Top of DATASET ENTRIES

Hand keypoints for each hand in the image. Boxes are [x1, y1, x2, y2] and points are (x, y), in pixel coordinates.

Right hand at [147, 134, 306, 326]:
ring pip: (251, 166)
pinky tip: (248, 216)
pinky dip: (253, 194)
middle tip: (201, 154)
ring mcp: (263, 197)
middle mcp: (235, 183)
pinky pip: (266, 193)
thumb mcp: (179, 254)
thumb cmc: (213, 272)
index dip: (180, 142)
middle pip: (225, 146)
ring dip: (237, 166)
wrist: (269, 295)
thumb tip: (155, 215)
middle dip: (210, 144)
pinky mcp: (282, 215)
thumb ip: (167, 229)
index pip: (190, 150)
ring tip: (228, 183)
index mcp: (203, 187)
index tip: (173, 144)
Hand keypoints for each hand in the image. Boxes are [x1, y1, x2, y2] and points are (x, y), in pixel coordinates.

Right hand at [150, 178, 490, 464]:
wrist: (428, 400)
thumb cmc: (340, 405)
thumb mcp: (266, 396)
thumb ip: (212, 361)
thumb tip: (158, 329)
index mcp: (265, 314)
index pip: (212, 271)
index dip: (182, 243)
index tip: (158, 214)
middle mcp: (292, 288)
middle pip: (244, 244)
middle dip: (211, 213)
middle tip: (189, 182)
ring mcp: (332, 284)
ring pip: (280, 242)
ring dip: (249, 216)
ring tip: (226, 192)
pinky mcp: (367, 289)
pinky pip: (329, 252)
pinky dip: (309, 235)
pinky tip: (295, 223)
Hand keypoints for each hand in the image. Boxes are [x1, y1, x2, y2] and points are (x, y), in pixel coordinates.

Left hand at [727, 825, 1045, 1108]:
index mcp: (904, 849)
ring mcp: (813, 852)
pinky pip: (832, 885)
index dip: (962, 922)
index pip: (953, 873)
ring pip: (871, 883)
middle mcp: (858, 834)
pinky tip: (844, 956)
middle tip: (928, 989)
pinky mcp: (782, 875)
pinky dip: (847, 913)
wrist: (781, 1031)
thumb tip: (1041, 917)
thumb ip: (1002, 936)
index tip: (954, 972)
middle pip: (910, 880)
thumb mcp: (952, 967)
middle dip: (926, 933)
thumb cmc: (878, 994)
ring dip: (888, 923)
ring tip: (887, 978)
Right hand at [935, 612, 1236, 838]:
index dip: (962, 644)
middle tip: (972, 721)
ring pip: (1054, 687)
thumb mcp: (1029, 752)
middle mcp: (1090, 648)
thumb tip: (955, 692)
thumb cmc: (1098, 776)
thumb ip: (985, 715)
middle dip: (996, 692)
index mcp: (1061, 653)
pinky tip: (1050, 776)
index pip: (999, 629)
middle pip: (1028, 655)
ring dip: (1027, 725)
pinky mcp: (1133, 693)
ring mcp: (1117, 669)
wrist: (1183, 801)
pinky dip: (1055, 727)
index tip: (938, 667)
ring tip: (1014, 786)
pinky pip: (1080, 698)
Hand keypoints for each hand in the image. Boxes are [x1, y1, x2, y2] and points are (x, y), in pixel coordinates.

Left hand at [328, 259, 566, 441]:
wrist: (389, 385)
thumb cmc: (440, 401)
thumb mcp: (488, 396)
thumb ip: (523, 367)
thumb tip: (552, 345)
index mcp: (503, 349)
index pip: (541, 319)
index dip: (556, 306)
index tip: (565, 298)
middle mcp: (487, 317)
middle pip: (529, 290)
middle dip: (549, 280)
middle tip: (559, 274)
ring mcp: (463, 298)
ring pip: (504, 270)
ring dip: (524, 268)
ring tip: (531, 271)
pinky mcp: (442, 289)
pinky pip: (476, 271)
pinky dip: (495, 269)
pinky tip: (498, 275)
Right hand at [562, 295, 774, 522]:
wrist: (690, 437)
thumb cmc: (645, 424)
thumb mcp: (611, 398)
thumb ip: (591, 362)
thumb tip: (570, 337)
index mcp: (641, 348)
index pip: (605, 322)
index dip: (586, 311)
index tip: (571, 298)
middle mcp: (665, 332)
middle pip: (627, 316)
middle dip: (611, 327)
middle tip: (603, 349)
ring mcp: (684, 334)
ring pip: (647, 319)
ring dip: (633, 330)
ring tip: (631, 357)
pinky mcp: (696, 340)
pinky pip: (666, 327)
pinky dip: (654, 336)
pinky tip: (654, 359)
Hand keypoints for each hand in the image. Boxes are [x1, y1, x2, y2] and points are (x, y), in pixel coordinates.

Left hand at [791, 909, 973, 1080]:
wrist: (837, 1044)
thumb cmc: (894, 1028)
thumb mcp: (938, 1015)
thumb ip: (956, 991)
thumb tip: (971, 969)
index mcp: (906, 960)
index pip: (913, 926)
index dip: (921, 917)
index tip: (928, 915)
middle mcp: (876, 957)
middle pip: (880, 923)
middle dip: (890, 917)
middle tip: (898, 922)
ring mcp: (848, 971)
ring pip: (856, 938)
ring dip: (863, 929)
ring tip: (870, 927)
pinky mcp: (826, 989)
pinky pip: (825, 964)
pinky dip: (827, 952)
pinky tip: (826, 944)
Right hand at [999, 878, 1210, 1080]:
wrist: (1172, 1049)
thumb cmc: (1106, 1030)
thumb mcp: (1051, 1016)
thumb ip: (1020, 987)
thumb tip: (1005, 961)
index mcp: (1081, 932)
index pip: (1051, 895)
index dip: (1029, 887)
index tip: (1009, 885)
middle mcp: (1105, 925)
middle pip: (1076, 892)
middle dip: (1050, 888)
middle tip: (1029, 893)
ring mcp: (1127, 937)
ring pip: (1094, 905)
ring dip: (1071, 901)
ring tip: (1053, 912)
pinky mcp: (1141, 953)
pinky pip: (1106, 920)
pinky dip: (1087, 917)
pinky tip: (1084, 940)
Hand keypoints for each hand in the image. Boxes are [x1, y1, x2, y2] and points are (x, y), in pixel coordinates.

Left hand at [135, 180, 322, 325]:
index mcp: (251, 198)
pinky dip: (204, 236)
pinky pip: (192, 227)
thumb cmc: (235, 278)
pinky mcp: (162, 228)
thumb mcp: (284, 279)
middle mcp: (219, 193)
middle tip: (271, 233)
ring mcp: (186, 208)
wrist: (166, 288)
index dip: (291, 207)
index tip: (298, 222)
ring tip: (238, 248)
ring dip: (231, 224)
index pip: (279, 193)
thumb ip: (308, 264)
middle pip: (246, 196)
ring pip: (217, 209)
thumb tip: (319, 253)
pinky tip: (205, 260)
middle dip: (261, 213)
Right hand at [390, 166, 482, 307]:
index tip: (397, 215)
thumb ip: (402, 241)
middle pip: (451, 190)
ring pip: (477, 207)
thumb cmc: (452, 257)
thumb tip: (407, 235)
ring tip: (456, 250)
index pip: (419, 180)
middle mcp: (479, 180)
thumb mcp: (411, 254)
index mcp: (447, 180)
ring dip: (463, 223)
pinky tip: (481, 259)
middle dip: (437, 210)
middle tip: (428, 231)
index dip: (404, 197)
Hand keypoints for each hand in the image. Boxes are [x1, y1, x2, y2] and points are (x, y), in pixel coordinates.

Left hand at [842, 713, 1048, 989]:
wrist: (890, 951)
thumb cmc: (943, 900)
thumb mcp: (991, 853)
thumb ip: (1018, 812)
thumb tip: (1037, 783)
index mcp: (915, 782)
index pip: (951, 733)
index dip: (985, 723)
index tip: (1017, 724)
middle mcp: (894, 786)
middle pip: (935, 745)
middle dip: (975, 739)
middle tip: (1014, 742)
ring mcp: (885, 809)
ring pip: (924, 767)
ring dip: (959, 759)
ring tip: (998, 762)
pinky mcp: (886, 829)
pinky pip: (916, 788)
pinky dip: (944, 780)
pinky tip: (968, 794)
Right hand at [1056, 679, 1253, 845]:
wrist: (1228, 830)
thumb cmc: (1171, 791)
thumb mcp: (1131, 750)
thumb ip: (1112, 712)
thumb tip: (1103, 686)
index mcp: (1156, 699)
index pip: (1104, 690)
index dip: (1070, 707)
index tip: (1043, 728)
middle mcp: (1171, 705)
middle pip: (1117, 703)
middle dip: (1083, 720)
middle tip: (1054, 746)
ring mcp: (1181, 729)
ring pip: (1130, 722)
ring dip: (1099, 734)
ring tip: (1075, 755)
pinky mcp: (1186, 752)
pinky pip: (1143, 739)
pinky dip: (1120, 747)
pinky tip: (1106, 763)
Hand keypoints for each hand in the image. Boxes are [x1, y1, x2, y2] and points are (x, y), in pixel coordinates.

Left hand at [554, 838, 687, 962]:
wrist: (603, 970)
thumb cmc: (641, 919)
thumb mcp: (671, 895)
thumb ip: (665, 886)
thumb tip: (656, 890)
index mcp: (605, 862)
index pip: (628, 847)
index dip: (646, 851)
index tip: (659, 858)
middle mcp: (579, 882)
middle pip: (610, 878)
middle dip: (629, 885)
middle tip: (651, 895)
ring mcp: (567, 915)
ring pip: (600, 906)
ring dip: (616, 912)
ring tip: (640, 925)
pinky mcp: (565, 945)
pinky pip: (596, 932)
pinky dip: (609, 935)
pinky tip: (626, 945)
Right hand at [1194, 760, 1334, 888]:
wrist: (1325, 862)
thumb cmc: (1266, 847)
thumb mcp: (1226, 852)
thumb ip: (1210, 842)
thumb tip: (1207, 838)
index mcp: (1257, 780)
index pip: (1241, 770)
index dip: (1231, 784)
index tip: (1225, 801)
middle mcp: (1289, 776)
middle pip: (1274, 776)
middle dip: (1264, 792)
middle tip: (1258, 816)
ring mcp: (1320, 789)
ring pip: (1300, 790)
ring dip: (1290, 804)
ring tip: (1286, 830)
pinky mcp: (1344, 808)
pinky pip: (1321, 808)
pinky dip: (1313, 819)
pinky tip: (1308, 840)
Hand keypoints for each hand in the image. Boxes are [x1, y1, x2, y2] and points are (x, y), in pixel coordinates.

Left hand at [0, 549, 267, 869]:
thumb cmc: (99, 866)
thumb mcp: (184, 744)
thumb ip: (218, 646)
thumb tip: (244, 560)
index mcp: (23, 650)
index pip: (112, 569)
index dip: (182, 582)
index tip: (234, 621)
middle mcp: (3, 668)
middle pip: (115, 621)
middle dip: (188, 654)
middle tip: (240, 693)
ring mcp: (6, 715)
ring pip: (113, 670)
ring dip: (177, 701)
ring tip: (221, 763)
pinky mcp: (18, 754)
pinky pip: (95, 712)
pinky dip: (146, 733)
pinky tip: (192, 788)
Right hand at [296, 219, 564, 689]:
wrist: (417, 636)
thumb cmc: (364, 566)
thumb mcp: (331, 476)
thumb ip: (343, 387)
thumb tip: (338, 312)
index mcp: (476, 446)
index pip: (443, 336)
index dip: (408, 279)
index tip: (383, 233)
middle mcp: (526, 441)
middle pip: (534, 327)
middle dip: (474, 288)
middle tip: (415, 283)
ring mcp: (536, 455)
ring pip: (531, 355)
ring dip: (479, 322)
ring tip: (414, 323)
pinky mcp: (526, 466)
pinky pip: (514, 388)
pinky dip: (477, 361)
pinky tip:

Bottom of DATASET ENTRIES

§ WHAT THE EXERCISE ASKS:
The first line of the records begins the span, and the line containing "middle mcp: (235, 183)" ends it. Reproduce that span exactly, both ends included.

§ ANSWER SPACE:
Hand keypoints for each hand in the image. Boxes are [x1, y1, x2, y2] and points are (x, y), in pixel coordinates.

Right hand at [147, 134, 306, 326]:
ring pip: (251, 166)
pinky tip: (248, 216)
pinky dip: (253, 194)
middle tip: (201, 154)
ring mcp: (263, 197)
middle mcp: (235, 183)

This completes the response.